Nor did we have the data to say it WAS necessary, but we sure as hell could predict most of the negative social and economic side effects easily. Causing profound developmental delays in an entire generation of children and lowering lifetime educational attainment for almost every single teenager was worth it though, I guess.
We had data from December 2019 until April 2020 showing that it spread quickly and can kill you.
We also had data that strong action can stop an outbreak (i.e. Aviation flu, Swine Flu, Ebola, etc). Sure when we took those actions early enough to curtail the outbreak it leads to people thinking the actions were useless (see Y2K debate) but it doesn't actually mean the actions were useless. People only notice when the dam collapses, not when it doesn't.
By March 2020 we had the Diamond Princess Data which established an upper bound of 1% case fatality rate (CFR) for COVID. We already knew then that it's definitely not the Spanish Flu (2.5 - 10% CFR), not Cholera (3%), not Smallpox (3%), not SARS (11%), not even Measles (1%-3%).
Not only did we never do anything like COVID measures for any of the diseases you mentioned but the WHO described the individual NPIs that would later make up the COVID "lockdowns" as "never recommended under any circumstances" in their 2019 flu pandemic recommendations.
What happened with COVID was an unprecedented overreaction by historical standards where we threw overboard everything we knew to try authoritarian gobbledygook on the back of the carefully cultivated FUD around COVID coming out of China.
The absolutely devastating economic and social effects were known, the possible effects of the disease both short and long-term were unknown.
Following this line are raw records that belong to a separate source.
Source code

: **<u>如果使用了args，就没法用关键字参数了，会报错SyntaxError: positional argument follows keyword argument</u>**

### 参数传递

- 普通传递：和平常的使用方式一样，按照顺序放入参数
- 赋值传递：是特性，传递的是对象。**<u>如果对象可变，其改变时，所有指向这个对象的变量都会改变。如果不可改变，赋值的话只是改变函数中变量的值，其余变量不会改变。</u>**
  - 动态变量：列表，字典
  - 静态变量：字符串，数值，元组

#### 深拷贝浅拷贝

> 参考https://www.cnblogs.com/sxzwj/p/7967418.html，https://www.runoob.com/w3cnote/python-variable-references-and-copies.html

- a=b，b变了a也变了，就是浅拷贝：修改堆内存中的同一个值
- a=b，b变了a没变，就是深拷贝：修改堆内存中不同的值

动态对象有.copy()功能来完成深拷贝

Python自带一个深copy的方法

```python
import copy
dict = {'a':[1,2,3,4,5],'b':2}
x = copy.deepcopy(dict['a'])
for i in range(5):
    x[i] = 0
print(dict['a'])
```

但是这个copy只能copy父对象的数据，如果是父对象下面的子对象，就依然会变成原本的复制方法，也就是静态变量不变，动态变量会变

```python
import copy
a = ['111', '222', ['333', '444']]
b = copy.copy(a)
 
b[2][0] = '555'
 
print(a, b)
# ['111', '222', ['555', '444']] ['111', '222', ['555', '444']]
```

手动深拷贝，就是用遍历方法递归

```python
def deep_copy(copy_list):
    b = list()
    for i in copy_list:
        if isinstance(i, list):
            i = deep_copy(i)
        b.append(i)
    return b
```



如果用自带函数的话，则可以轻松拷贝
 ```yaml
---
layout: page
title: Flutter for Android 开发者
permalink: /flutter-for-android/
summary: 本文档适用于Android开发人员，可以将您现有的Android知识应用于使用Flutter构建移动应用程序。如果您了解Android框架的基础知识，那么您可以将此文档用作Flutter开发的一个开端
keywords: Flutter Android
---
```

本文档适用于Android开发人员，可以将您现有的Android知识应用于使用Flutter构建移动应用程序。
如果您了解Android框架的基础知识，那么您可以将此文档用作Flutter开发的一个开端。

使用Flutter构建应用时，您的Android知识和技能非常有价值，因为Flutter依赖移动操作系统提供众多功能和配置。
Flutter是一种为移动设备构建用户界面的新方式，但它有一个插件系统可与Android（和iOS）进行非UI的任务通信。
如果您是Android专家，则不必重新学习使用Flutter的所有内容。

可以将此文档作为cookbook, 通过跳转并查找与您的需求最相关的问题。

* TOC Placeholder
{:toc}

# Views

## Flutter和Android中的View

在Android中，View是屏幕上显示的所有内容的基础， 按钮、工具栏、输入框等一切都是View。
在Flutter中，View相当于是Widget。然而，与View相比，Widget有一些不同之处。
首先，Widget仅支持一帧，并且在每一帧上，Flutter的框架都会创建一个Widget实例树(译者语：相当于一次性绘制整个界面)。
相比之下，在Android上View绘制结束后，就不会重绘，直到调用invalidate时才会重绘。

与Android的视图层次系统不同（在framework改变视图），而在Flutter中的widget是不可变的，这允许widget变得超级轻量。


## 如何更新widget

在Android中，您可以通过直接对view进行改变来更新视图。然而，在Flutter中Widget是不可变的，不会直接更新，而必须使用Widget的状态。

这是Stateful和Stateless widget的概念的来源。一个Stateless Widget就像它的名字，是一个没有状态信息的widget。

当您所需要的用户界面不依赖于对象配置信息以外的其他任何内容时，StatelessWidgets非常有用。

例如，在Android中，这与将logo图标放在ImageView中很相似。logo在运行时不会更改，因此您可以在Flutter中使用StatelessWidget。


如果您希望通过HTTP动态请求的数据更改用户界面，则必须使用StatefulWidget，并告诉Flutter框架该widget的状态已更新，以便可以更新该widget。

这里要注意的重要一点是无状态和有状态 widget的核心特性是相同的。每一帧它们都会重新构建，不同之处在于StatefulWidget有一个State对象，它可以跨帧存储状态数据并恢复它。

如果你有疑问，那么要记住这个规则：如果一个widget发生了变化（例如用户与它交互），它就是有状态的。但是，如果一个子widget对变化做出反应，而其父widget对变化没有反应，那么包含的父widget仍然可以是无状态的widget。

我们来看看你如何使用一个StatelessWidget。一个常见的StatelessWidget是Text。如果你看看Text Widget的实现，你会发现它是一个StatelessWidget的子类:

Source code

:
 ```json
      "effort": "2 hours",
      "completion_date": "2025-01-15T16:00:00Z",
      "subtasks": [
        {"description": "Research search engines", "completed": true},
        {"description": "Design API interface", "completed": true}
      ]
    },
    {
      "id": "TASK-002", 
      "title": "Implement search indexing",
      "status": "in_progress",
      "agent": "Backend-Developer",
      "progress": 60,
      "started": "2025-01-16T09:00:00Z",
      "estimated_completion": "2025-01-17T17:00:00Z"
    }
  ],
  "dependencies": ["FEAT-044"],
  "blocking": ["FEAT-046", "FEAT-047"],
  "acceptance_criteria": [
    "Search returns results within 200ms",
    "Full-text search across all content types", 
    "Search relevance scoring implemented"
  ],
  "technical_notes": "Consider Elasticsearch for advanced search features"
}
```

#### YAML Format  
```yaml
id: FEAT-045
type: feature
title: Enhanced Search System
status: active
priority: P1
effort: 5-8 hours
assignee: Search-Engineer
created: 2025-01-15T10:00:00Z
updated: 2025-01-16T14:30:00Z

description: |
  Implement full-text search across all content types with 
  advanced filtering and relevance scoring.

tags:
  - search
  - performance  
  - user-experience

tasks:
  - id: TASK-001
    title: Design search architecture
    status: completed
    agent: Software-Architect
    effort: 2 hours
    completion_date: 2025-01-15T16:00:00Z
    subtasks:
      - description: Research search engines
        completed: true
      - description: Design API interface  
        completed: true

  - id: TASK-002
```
So we decided to go for the known devastating effects in case the disease was also devastating? That makes zero sense. And there were alternatives proposed to lockdowns like the Great Barrington Declaration that were not simply not considered, but were actively suppressed and smeared by government officials and their media lackeys.
“This proposal from the three fringe epidemiologists . . . seems to be getting a lot of attention – and even a co-signature from Nobel Prize winner Mike Leavitt at Stanford. There needs to be a quick and devastating published take down of its premises, is it underway?”
-NIH director Francis Collins in an email to Anthony Fauci about the Great Barrington Declaration
Great Barrington -> 4th of October. Are you even reading my comments? I am referring to the first lockdowns which took place in April 2020.
"So we decided to go for the known devastating effects in case the disease was also devastating?"
Of course we do in case of a pandemic, since we are dealing with a completely different underlying distribution of effects.